An exact copy of the entries, with every picture omitted, is what is needed here.
(SUPPLIED RECORDS Opens)
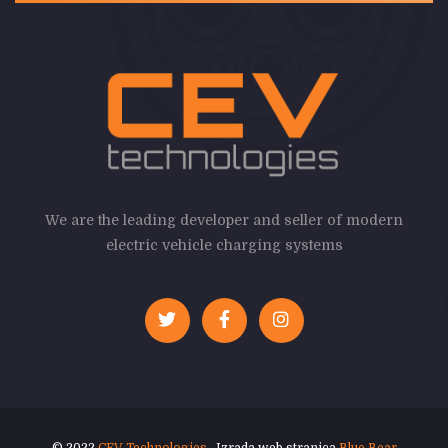
We are the leading developer and seller of modern
electric vehicle charging systems
© 2022
CEV Technologies
. Izrada web stranica
Blue Bear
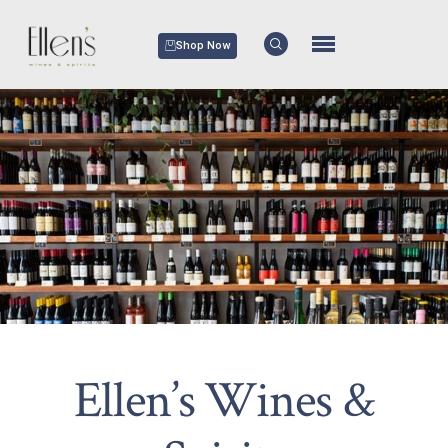
Shop Now
Ellen’s Wines &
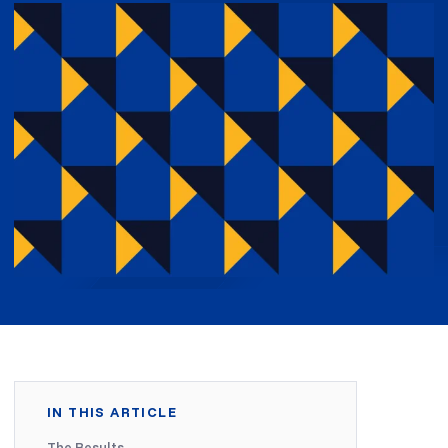
IN THIS ARTICLE
The Results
(SUPPLIED RECORDS Closes)
EXERCISE SOLUTION:
We are the leading developer and seller of modern
electric vehicle charging systems
© 2022
CEV Technologies
. Izrada web stranica
Blue Bear
Shop Now
Ellen’s Wines &
IN THIS ARTICLE
The Results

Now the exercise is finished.